Foto: Márcio Morais/O Vale do Apodi Integrantes do Movimento dos Trabalhadores Rurais Sem Terra (MST) realizam, na manhã desta segunda-feira (9), bloqueios em rodovias federais no Rio Grande do Norte. As manifestações acontecem nos municípios de Apodi, na região Oeste, e Touros, no litoral Norte do estado.
Os atos fazem parte da Jornada Nacional de Lutas das Mulheres Sem Terra, mobilização organizada em diversas regiões do país em alusão ao Dia Internacional da Mulher, celebrado em 8 de março.
Rodovias bloqueadas
Em Apodi, manifestantes ocupam um trecho da BR-405, na região da Chapada do Apodi. Já em Touros, um grupo bloqueou os dois sentidos da BR-101, no quilômetro 1 da rodovia, por volta das 6h da manhã.
Segundo informações iniciais, equipes da Polícia Rodoviária Federal (PRF) foram acionadas para acompanhar a situação nas duas localidades. A Central do Corpo de Bombeiros também foi mobilizada pelo Centro de Controle Regional (C3R).

Foto: Márcio Morais/O Vale do Apodi
Reivindicações do movimento
De acordo com o MST, o protesto reúne pautas ligadas à reforma agrária, à regularização fundiária de famílias acampadas e ao enfrentamento da violência contra mulheres, incluindo o feminicídio.
A principal reivindicação no Rio Grande do Norte envolve a situação das famílias que vivem no perímetro da Chapada do Apodi, área situada entre os municípios de Apodi e Felipe Guerra.

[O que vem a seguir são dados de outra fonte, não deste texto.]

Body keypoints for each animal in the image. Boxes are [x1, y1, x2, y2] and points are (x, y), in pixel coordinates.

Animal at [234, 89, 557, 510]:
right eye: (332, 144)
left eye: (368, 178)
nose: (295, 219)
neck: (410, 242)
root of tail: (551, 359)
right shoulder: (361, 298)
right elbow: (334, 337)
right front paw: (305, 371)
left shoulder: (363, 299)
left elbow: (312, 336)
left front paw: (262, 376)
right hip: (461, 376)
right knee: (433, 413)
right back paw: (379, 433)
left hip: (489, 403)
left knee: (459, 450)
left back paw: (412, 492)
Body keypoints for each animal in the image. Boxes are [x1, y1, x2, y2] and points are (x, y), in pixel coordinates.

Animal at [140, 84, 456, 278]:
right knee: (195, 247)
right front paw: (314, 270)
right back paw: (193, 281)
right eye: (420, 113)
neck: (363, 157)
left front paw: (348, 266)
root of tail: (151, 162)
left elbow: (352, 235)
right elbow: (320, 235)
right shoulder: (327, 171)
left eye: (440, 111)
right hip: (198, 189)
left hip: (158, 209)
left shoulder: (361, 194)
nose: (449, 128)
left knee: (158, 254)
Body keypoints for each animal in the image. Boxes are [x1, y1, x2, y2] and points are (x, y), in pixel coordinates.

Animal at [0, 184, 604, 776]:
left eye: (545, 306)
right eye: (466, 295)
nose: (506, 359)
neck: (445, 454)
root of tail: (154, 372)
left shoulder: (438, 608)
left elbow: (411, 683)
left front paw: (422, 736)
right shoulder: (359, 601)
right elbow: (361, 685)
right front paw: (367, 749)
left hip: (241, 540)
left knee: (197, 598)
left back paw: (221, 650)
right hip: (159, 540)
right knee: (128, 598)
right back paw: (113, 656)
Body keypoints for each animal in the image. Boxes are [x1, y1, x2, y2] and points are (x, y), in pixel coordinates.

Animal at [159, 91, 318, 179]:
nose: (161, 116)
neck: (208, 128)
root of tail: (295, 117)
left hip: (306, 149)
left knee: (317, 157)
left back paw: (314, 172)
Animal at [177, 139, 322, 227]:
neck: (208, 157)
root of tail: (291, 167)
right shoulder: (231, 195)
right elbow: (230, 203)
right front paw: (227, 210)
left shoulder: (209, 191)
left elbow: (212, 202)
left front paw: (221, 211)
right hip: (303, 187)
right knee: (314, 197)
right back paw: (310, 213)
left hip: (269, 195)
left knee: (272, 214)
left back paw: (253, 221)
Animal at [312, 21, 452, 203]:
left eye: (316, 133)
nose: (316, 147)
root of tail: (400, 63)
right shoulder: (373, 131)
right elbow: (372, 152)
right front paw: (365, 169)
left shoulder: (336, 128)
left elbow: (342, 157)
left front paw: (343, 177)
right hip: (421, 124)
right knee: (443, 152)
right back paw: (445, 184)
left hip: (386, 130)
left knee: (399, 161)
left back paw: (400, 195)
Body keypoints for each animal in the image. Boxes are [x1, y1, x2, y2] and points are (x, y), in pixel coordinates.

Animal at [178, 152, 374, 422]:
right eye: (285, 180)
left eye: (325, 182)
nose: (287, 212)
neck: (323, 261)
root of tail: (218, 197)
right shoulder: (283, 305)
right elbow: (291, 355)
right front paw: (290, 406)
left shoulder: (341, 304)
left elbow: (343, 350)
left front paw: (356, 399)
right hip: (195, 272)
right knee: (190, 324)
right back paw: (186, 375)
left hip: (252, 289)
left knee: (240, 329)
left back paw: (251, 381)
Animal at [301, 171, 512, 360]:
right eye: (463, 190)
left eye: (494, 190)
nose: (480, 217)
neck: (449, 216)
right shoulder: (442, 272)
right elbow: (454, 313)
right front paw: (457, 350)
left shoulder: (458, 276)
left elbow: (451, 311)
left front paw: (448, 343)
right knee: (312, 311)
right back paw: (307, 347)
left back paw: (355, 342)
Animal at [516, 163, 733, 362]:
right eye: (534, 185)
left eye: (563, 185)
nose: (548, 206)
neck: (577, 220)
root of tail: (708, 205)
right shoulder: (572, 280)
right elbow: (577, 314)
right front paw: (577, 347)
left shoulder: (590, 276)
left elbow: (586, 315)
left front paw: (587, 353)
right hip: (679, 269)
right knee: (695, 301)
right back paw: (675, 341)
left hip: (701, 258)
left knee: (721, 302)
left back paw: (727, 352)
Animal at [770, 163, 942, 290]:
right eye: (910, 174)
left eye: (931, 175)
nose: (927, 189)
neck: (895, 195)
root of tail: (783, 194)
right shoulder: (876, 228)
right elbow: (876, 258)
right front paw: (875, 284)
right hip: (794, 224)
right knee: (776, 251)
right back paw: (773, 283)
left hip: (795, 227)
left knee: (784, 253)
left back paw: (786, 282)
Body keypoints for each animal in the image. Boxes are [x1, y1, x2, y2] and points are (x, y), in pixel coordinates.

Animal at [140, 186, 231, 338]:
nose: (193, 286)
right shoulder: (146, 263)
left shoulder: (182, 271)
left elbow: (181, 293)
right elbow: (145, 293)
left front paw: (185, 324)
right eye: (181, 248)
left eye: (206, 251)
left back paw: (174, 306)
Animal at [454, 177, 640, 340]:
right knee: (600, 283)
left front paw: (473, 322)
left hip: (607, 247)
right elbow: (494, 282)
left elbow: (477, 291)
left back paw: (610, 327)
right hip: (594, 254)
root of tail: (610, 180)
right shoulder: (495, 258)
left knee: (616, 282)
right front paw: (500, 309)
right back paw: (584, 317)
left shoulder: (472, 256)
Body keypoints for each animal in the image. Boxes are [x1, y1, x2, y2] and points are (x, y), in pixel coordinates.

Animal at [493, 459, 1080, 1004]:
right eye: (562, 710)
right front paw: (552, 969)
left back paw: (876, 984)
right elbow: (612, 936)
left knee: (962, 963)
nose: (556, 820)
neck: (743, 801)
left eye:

Segundo Vanusa Macedo, representante do movimento no estado, a mobilização ocorre simultaneamente em diversas regiões do Brasil.
“Aqui estamos reunidos na Chapada do Apodi, e não só aqui, mas em todo o Brasil, em defesa das nossas pautas neste 8 de março. Lutamos pelo direito à terra, à produção saudável e contra o feminicídio, que tem crescido no país”, afirmou.
Manifestantes cobram diálogo com o Governo Federal
Ainda segundo o MST, os manifestantes pretendem manter as rodovias interditadas até que haja diálogo com representantes do Governo Federal.
O movimento cobra a presença de representantes do Instituto Nacional de Colonização e Reforma Agrária (Incra) e do Departamento Nacional de Obras Contra as Secas (DNOCS) para discutir a situação das famílias que ocupam a área há anos.
“Exigimos que o Governo atenda nossa pauta imediatamente, principalmente enviando representantes para dialogar sobre o perímetro irrigado do DNOCS. Há 15 anos essas famílias estão acampadas sem solução”, disse Vanusa Macedo.
De acordo com o MST, o bloqueio só será encerrado após a abertura de diálogo com representantes federais.
Com informações de O Novo e O Vale do Apodi.